O fim do imposto sindical obrigatório

Por Júlia Tavares

Centro de todas as atenções nos últimos dias, a reforma trabalhista promete modernizar as tão engessadas relações de trabalho no Brasil. Entre suas maiores conquistas, o projeto alterou a contribuição sindical e tornou-a facultativa. Hoje o pagamento, que equivale a um dia de trabalho, é obrigatório e vale tanto para os empregados sindicalizados quanto para os que não são associados às entidades de classe. Pela lei atual, a contribuição, criada na década de 1940, deve ser descontada pelos empregadores na folha de pagamento dos empregados no mês de março de cada ano.
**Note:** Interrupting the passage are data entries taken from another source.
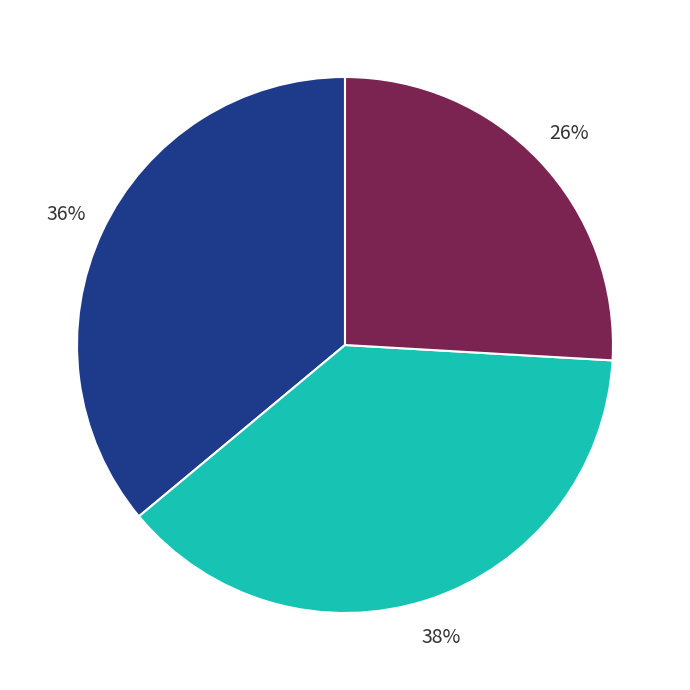

Is there any slice that represents more than half of the pie?

No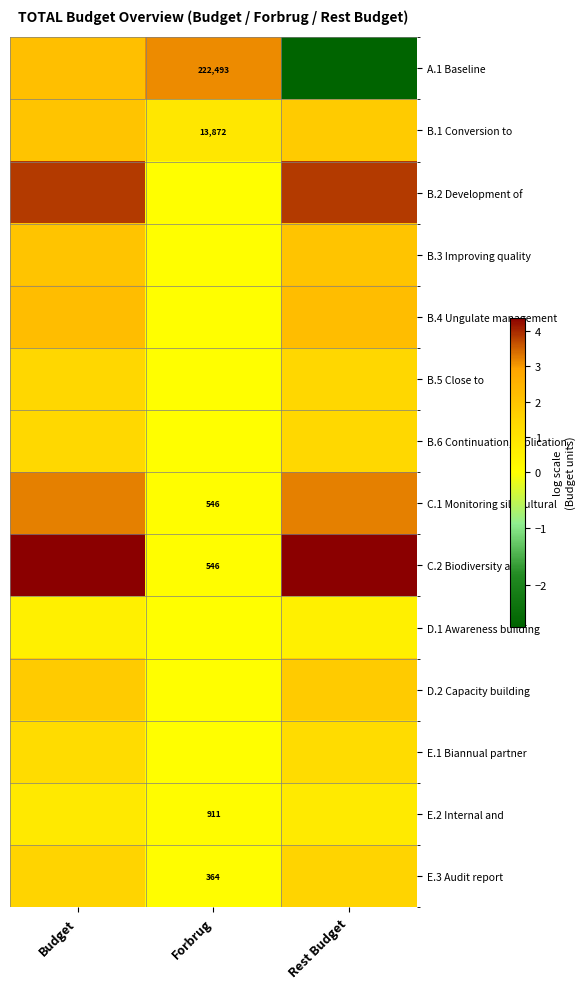

How many data points in C.1 Monitoring silvicultural are above 3?

2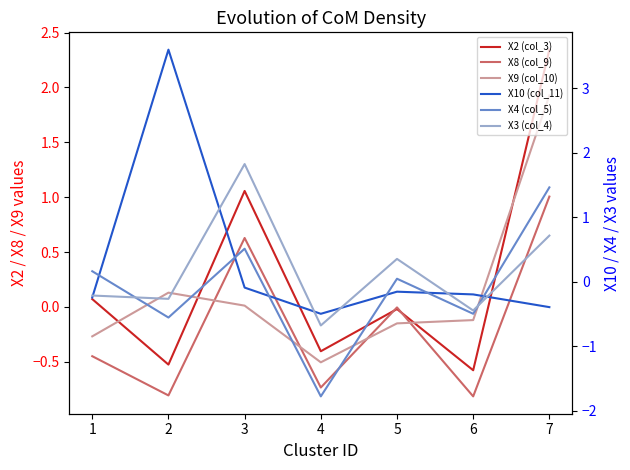

Which category has the highest value in the X10 (col_11) series?

2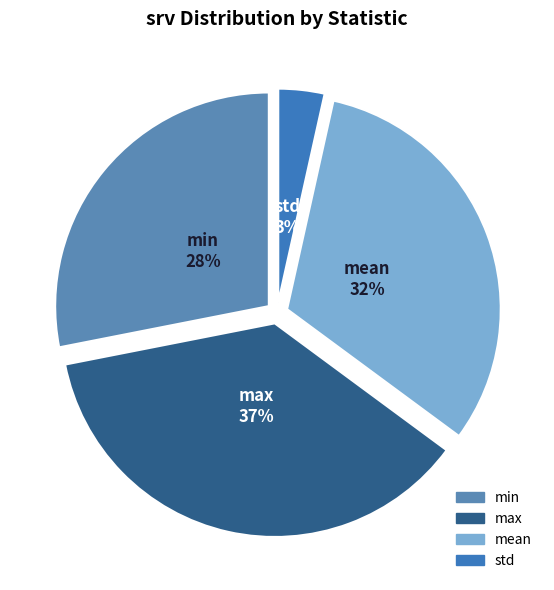

What is the largest slice in the pie chart?

max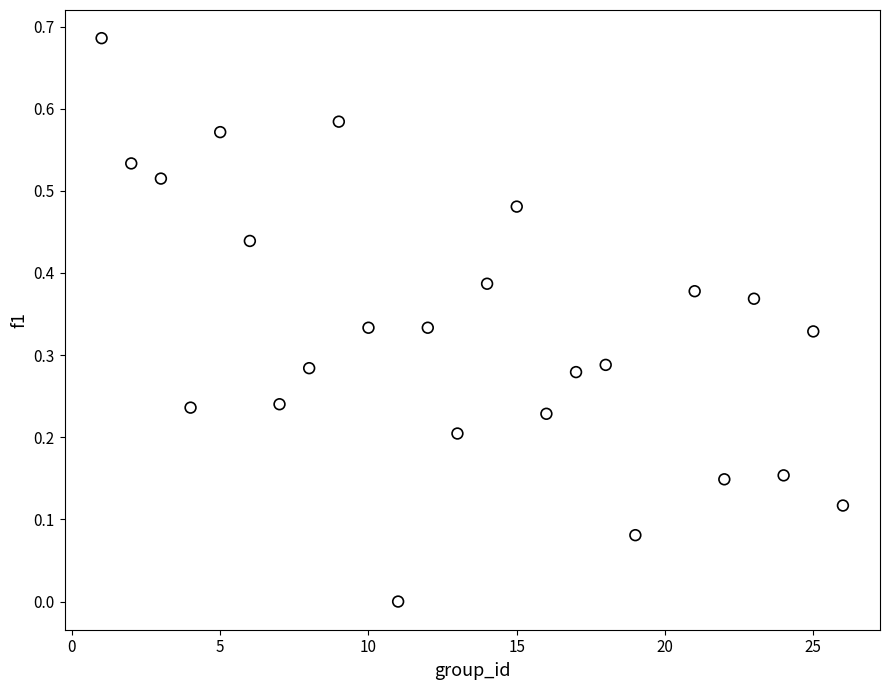

What is the range of X values (max minus min)?

25.0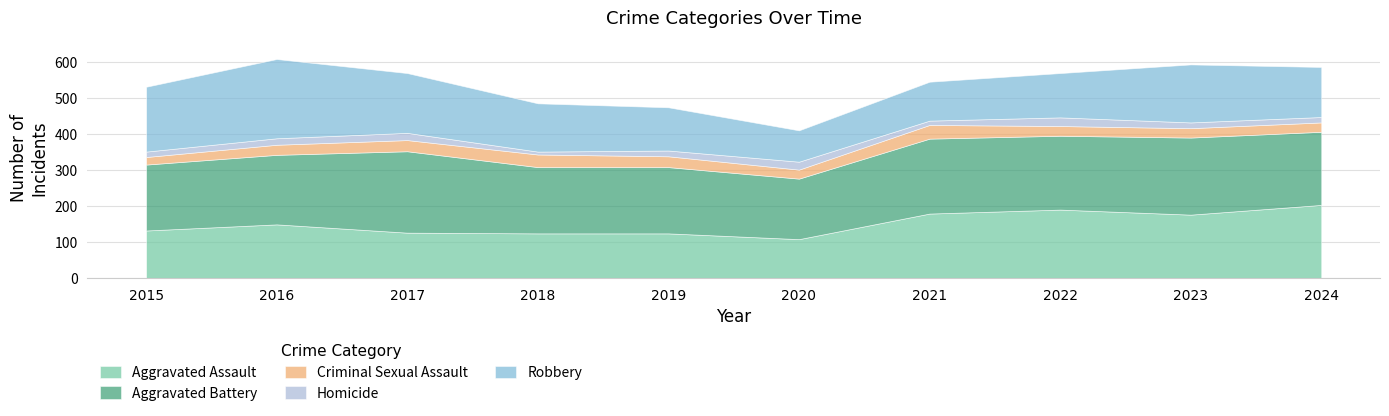

Reading left to right, extract all data points from this chart.

Aggravated Assault: 2015=132	2016=149	2017=126	2018=124	2019=124	2020=108	2021=179	2022=190	2023=176	2024=203
Aggravated Battery: 2015=183	2016=193	2017=226	2018=184	2019=184	2020=168	2021=208	2022=205	2023=214	2024=203
Criminal Sexual Assault: 2015=21	2016=28	2017=31	2018=35	2019=30	2020=25	2021=38	2022=27	2023=26	2024=26
Homicide: 2015=15	2016=18	2017=20	2018=8	2019=16	2020=22	2021=12	2022=24	2023=16	2024=15
Robbery: 2015=180	2016=220	2017=166	2018=134	2019=120	2020=87	2021=108	2022=123	2023=161	2024=139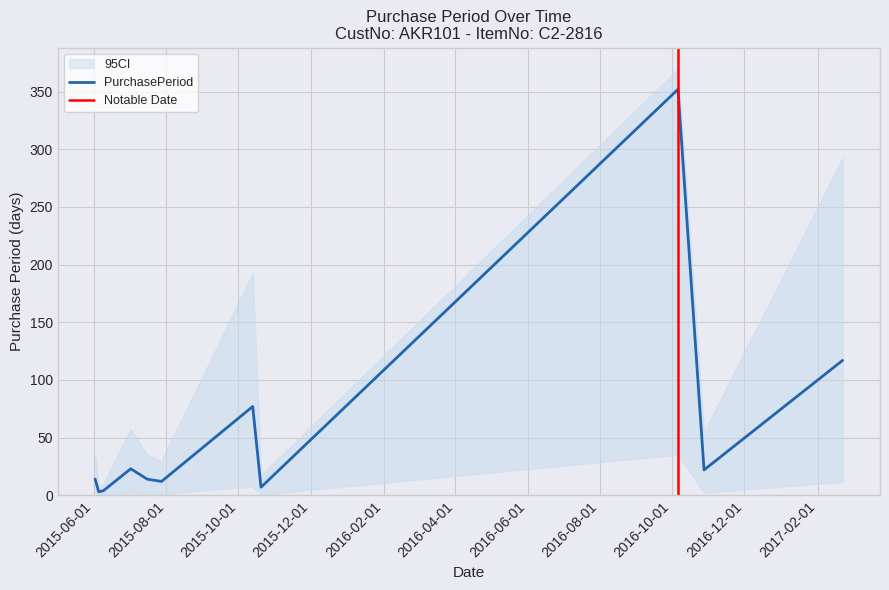

What is the maximum value shown in the chart?

352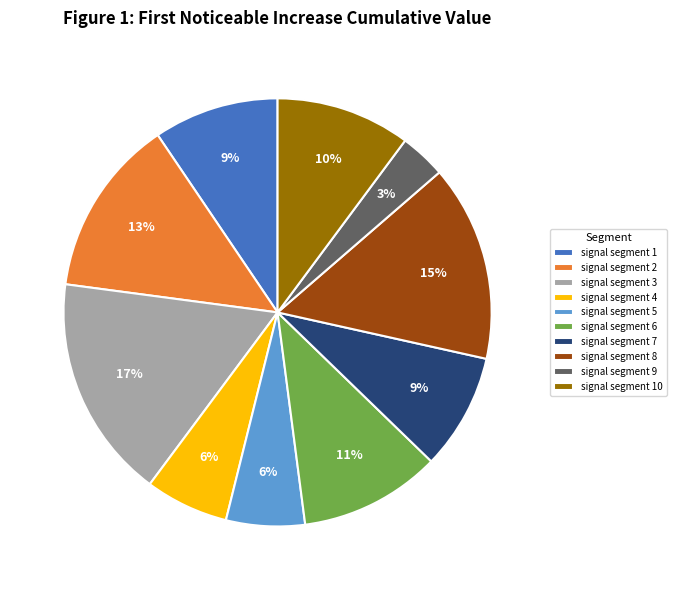

What percentage is the signal segment 5 slice, to the nearest percent?

6%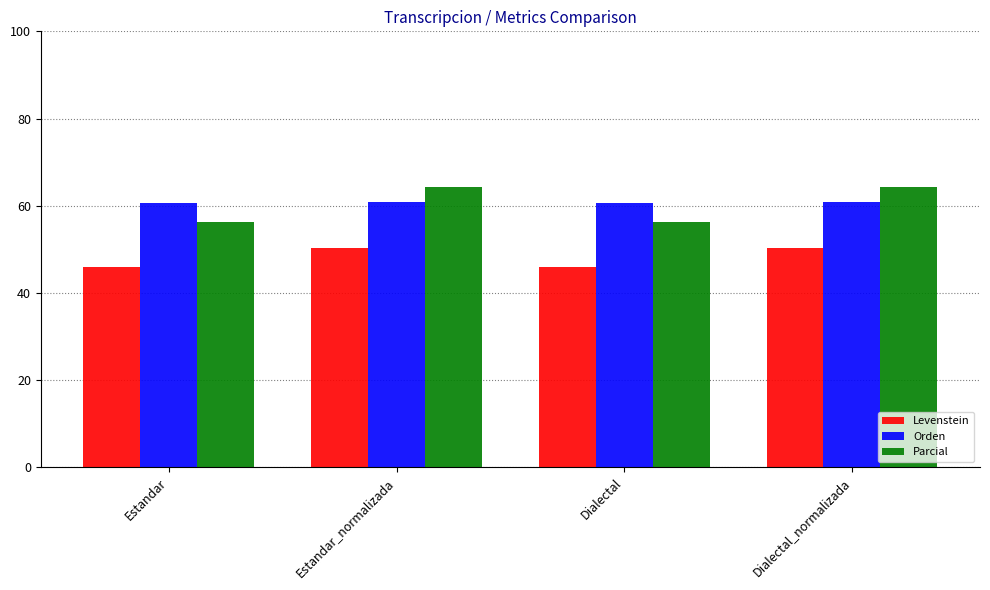

Is the value of Orden at Estandar greater than the value of Parcial at Dialectal_normalizada?

No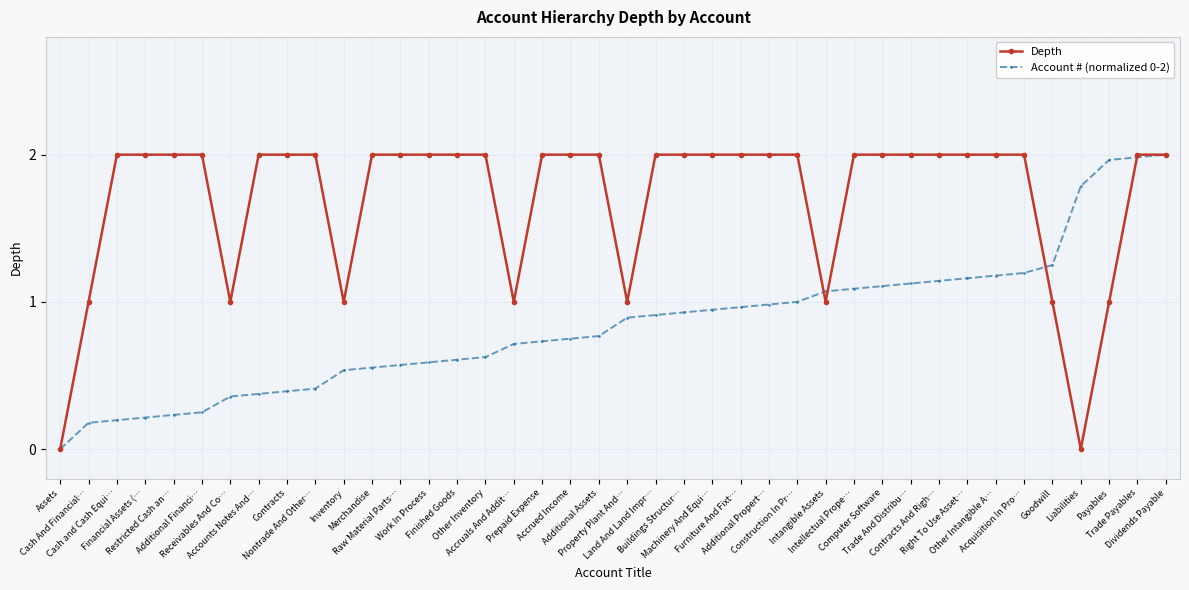

Which series has the largest total across all categories?

Depth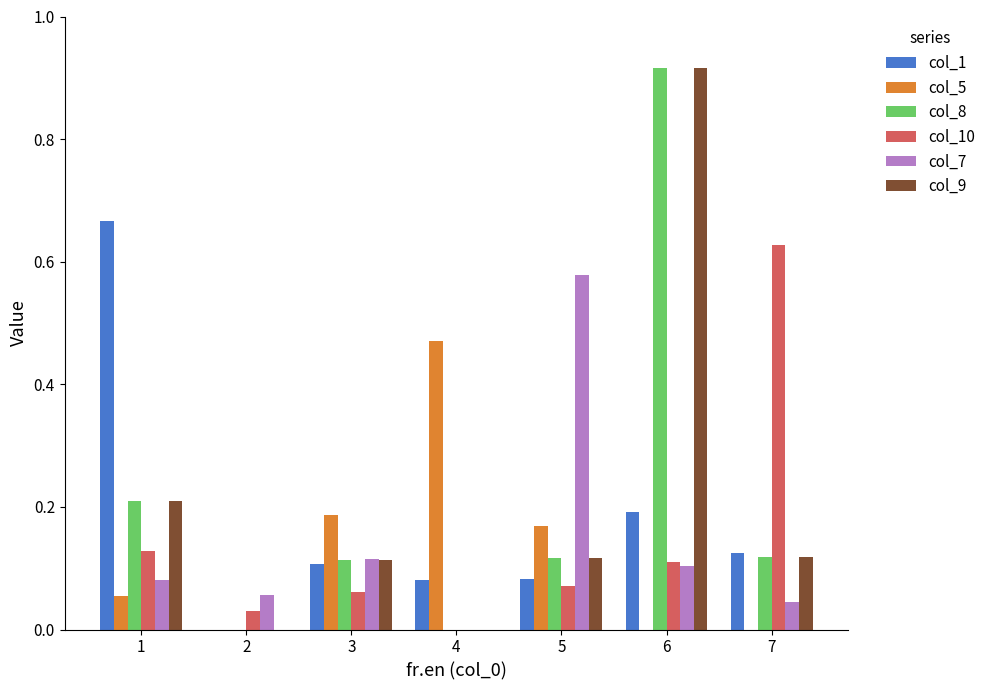

Is the value of col_1 at 4 greater than the value of col_5 at 3?

No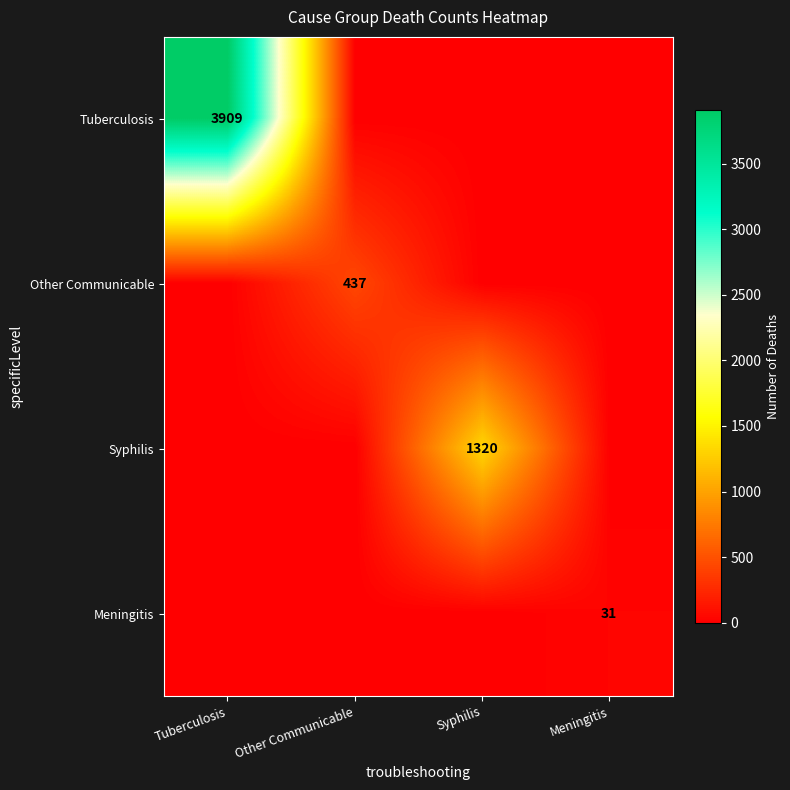

The Tuberculosis series shows 2661 at Tuberculosis. True or false?

False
Talvez seja a contribuição sindical um dos grandes fatores do atraso econômico do nosso país. Os valores do imposto sindical chegam a 3 bilhões de reais por ano, distribuídos por mais de 15 mil sindicatos no Brasil. Somos o país com o maior número de sindicatos do mundo, sendo que muitos desses são inclusive considerados irrelevantes.

A reforma pretende empoderar o trabalhador na medida em que caberá a este decidir se quer ou não contribuir para o sindicato de sua categoria, devendo os sindicatos e as centrais sindicais viver do dinheiro de seus associados, e não dos repasses compulsórios do Estado. Por outro lado, a reforma trabalhista também valoriza os sindicatos, pois fortalece a negociação coletiva, prevalecendo o negociado sobre o legislado.

Dessa forma, aqueles sindicatos que realmente têm a condição e a capacidade de reunir filiados e fazer convenções com um grande número de associados, bem como representar com dignidade as suas respectivas classes, sobreviverão, pois o trabalhador tem interesse na manutenção de sua estrutura. Já aqueles que não representam corretamente seus empregados sucumbirão. Trata-se, na prática, da aplicação das regras de livre mercado, em que só quem atende aos anseios de seus representados sobrevive.

Essas são as esperanças da reforma trabalhista, que pretende modificar substancialmente as relações de trabalho do Brasil para adequá-las às necessidades do século XXI, trazendo maior competitividade e liberdade para o nosso país.